1GET /_cat/nodes? V&h = IP, port, heapPercent heapMax, id, name2ip port heapPercent heapMax id name3127.0.0.1 39 9300 1.9 gb Hk9w Hk9wFwU
Copy the code

5, Describe the process of Elasticsearch indexing documents in detail

Interviewer: To understand the underlying principle of ES, not just the business level. Answer: The index document here should be understood as the document writing ES, the process of creating the index. Document writing includes single document writing and bulk writing. This section describes the process of single document writing.

Remember this diagram from the official documentation.

Step 1: The customer writes data to a node in the cluster and sends a request. (If no routing/coordination node is specified, the requested node acts as the routing node.)

Step 2: After node 1 receives the request, it uses the document id to determine that the document belongs to Shard 0. The request will be forwarded to another node, let’s say node 3. Therefore, the primary shard of shard 0 is allocated to node 3.

Step 3: Node 3 performs a write operation on the master shard. If successful, the request is forwarded to the replica shards of node 1 and node 2 in parallel and waits for the result to return. All replica shards report success, node 3 reports success to the coordinator node (node 1), and node 1 reports success to the requesting client.

If the interviewer asks again: How do you get sharded documents in step 2? A: Obtained by the routing algorithm.
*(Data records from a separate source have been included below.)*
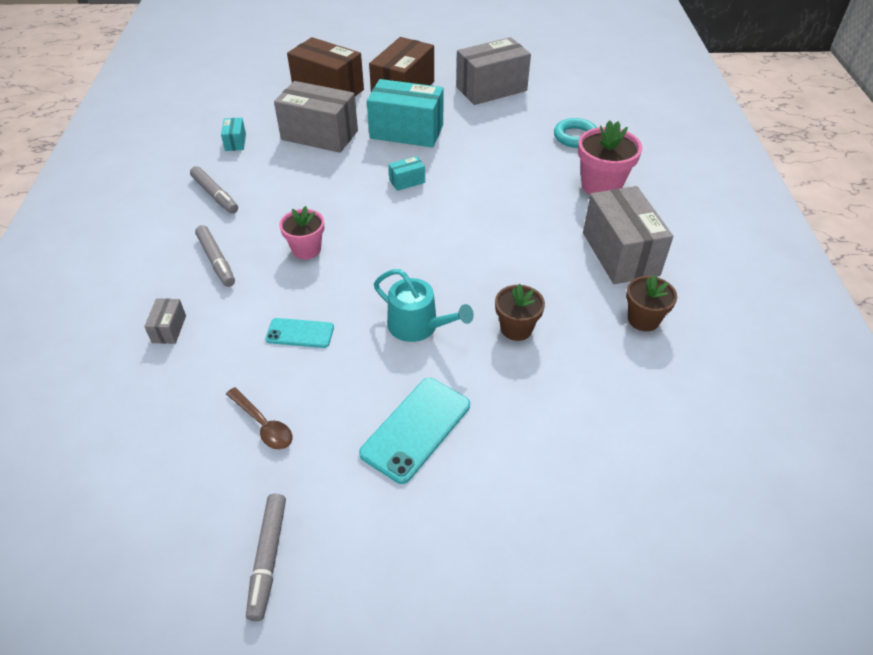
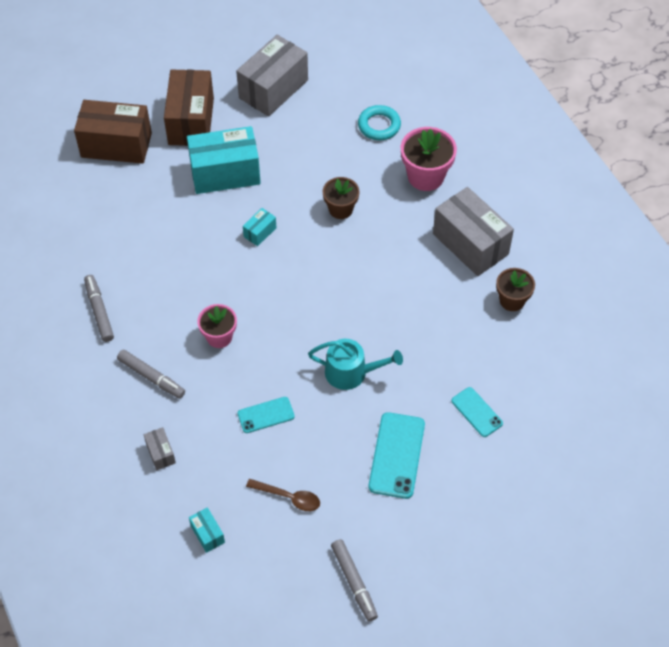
camera: 25 degrees left, 10 degrees up
grey marker [190,166,238,214] -> grey marker turned 135 degrees counterclockwise [84,275,114,342]
turquoise box [221,118,246,151] -> turquoise box moved to [189,507,225,553]
grey box [274,81,358,153] -> none
brown flower pot [495,284,545,341] -> brown flower pot moved to [323,177,360,219]
none -> turquoise phone [451,387,503,437]

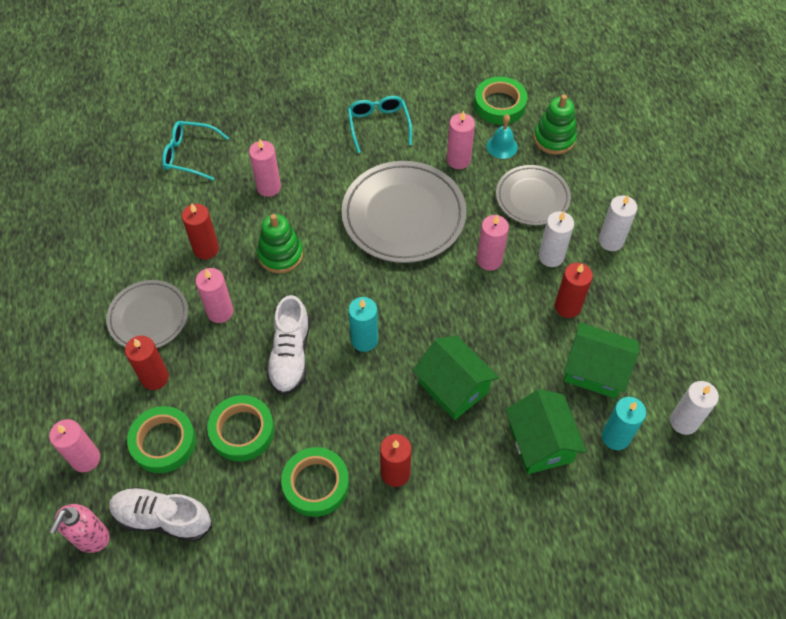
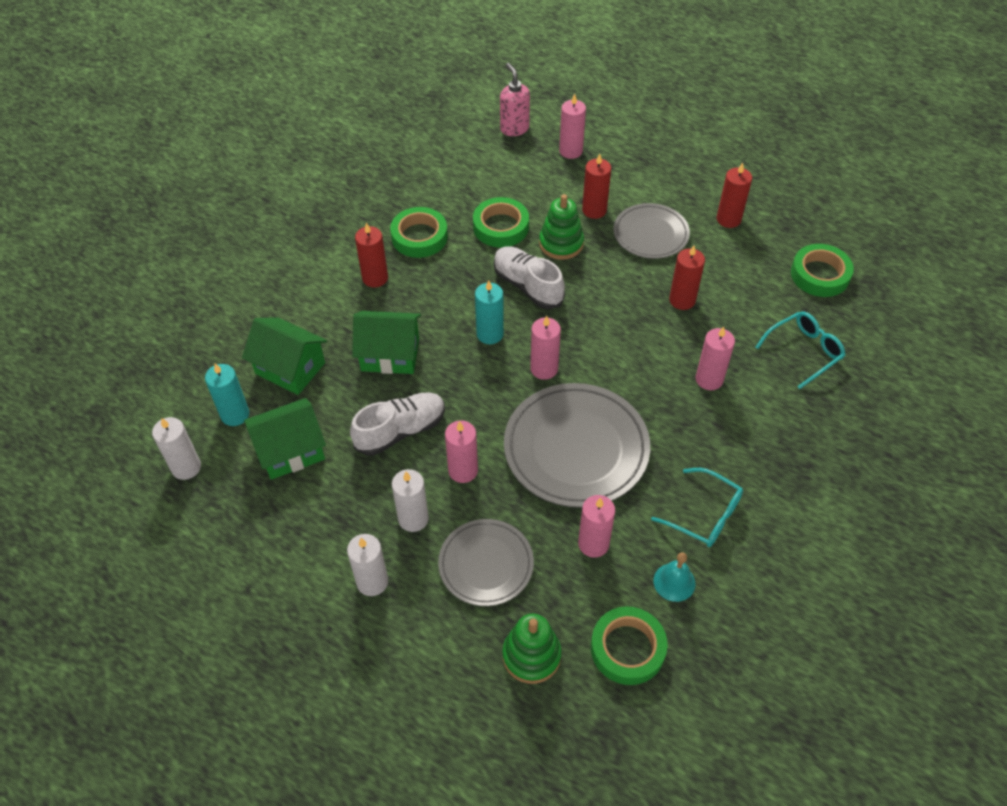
camera: 135 degrees right, 5 degrees down
white shoe [109,487,212,542] -> white shoe moved to [350,393,445,456]
green tape [127,406,196,473] -> green tape moved to [791,244,854,297]
pink candle [195,268,233,323] -> pink candle moved to [530,316,561,380]
green stacking toy [257,214,303,273] -> green stacking toy moved to [539,194,584,260]
turquoise bell [487,115,518,159] -> turquoise bell moved to [654,552,695,602]
red candle [555,263,593,318] -> red candle moved to [716,163,752,228]

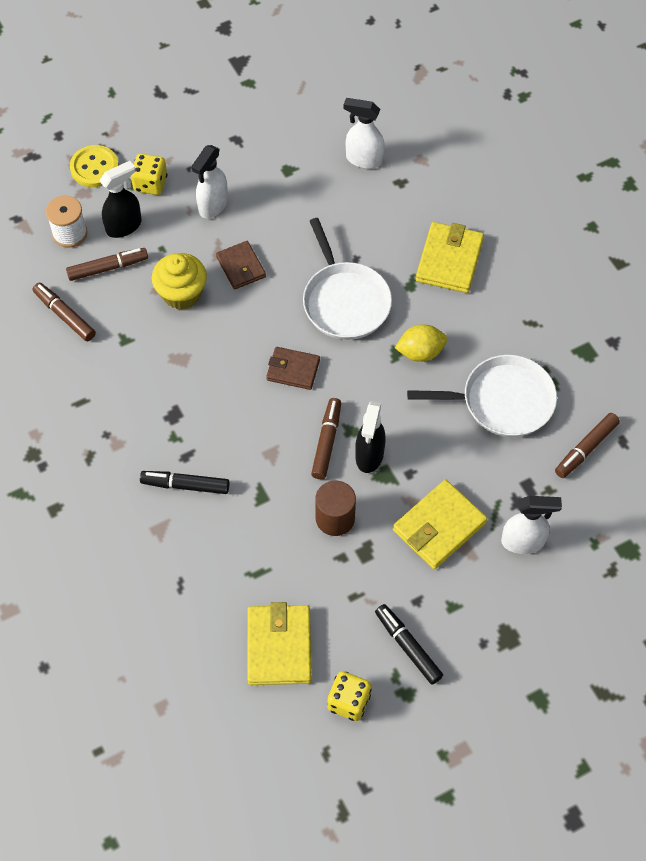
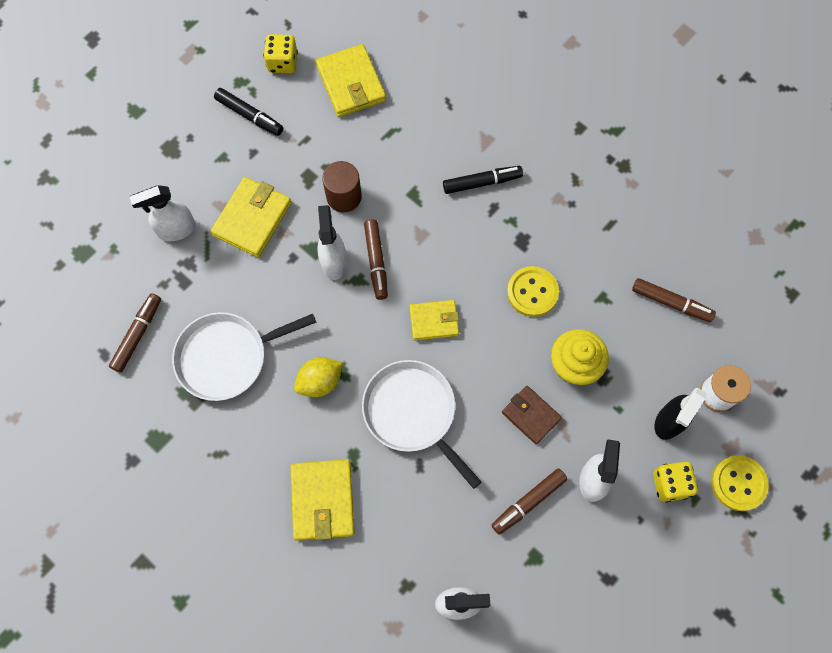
camera: 160 degrees right, 10 degrees up
brown marker [66,248,148,281] -> brown marker moved to [492,468,568,535]
brown wallet [266,347,320,390] -> yellow wallet [409,300,459,341]
black spray bottle [355,401,386,473] -> white spray bottle [318,205,347,280]
none -> yellow button [507,266,559,317]

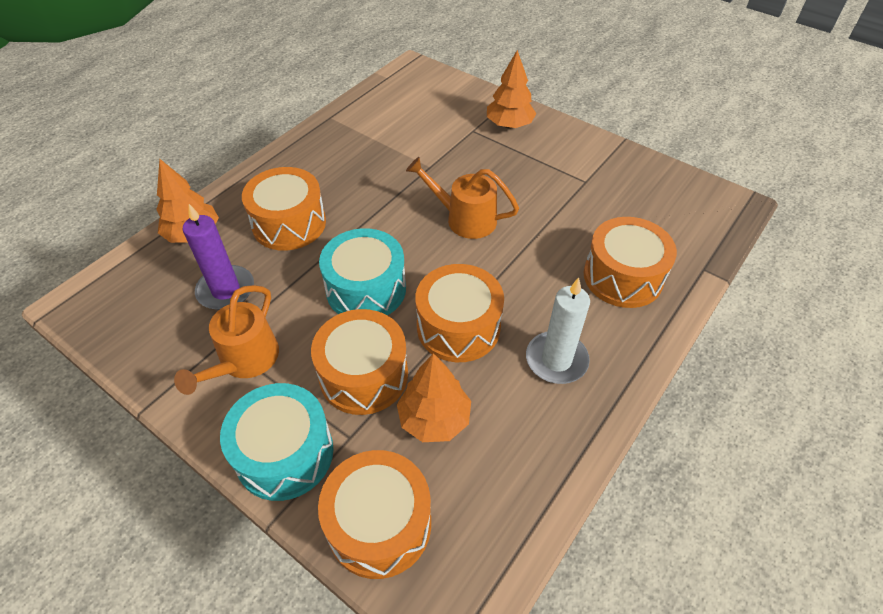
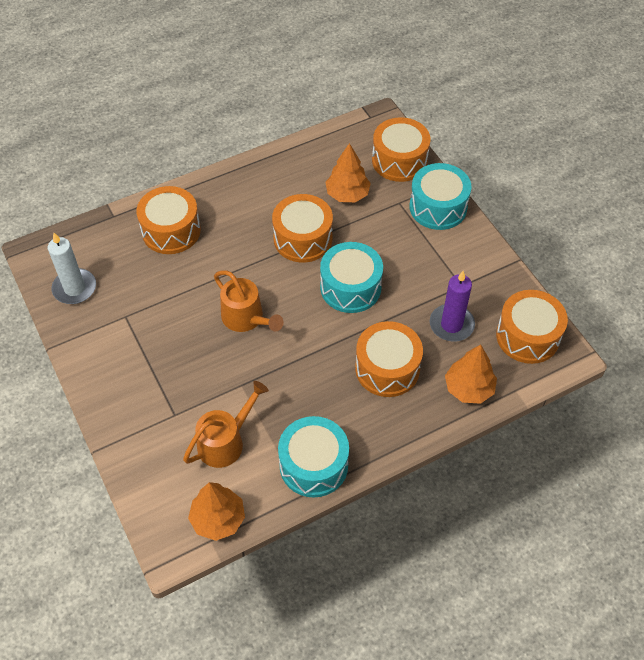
camera: 155 degrees left, 5 degrees up
orange watering can [174,285,279,395] -> orange watering can moved to [183,381,269,468]
orange drum [311,309,408,415] -> orange drum moved to [496,290,568,364]
orange tree [487,50,536,129] -> orange tree moved to [188,482,245,541]
white candle [526,278,590,384] -> white candle moved to [48,233,96,304]
none -> turquoise drum [278,416,349,498]

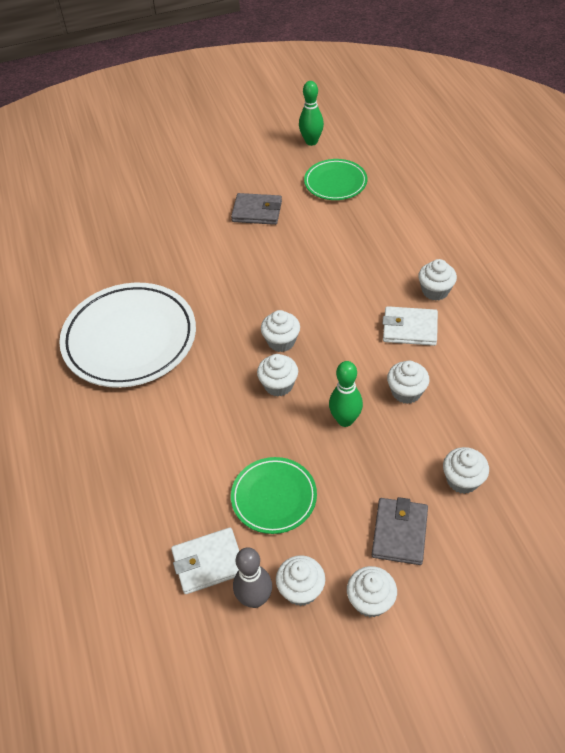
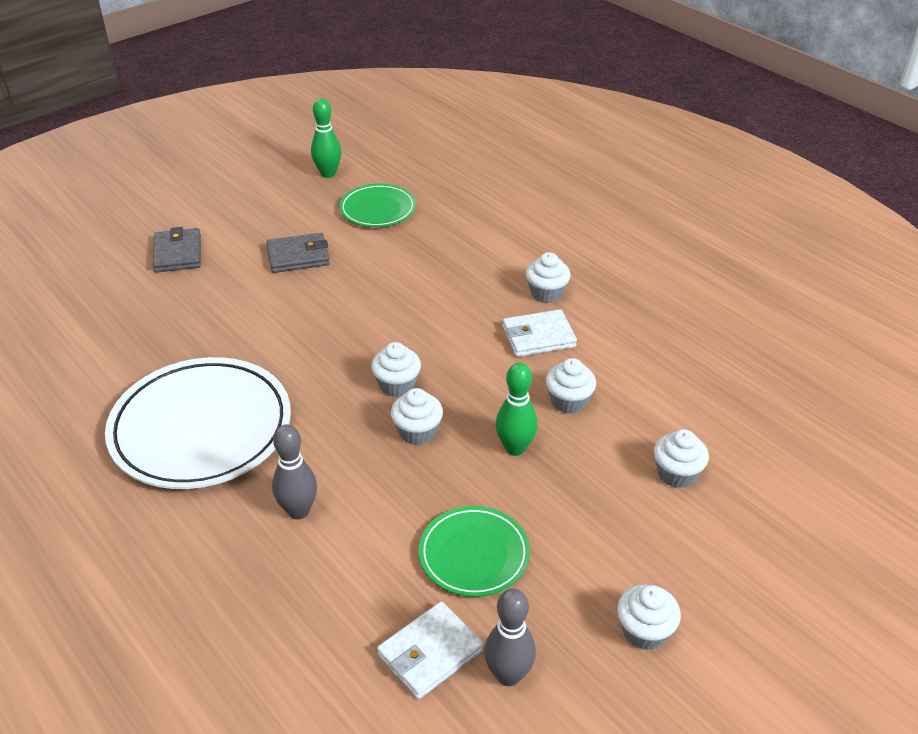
camera: 25 degrees left, 10 degrees down
white cupcake [276,555,325,606] -> none
grey wallet [372,497,428,565] -> grey wallet moved to [153,227,201,273]
none -> grey bowling pin [272,424,317,519]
The routing algorithm is the process of calculating the target fragment ID based on the route and document ID.

1shard = hash(_routing) % (num_of_primary_shards)
Copy the code

How about Elasticsearch?

Interviewer: You want to understand the underlying principles of ES search, not just the business level. Answer: The search is decomposed into two phases of “Query then fetch”. The purpose of the Query phase is to locate the position without fetching it. The steps are as follows:

1) Suppose an index has 5 master +1 copies of 10 shards, one of which will be hit in one request.
2) Each fragment is queried locally, and the result is returned to the local ordered priority queue.
3) The results of step 2 are sent to the coordination node, which produces a global sorted list.

The purpose of the FETCH phase is to fetch data. The routing node retrieves all documents and returns them to the client.

How to optimize Linux Settings for Elasticsearch deployment

Interviewer: I want to know the operation and maintenance capability of ES cluster. Answer:

1) Disable cache swap;
2) The heap memory is set to Min (node memory /2, 32GB);
3) Set the maximum number of file handles;
4) Adjust thread pool + queue size according to business needs;
5) Disk storage RAID mode — Raid 10 is used to improve the performance of a single node and avoid the failure of a single node storage.

8. What is the internal structure of Lucence?

Interviewer: I want to know the breadth and depth of your knowledge. Answer:

Lucene is an index and search process, including index creation, index, and search. You can build on that a little bit.

summary

After seeing the title, I feel familiar and strange. To really speak up in the interview, it takes a lot of work and deep understanding. To verify the relative accuracy of my answers, I scoured the source code, official documentation and some in-depth blog posts. There is still a long way to go for Elasticsearch, there is no other option but to die!

Reference: Read the original article to check.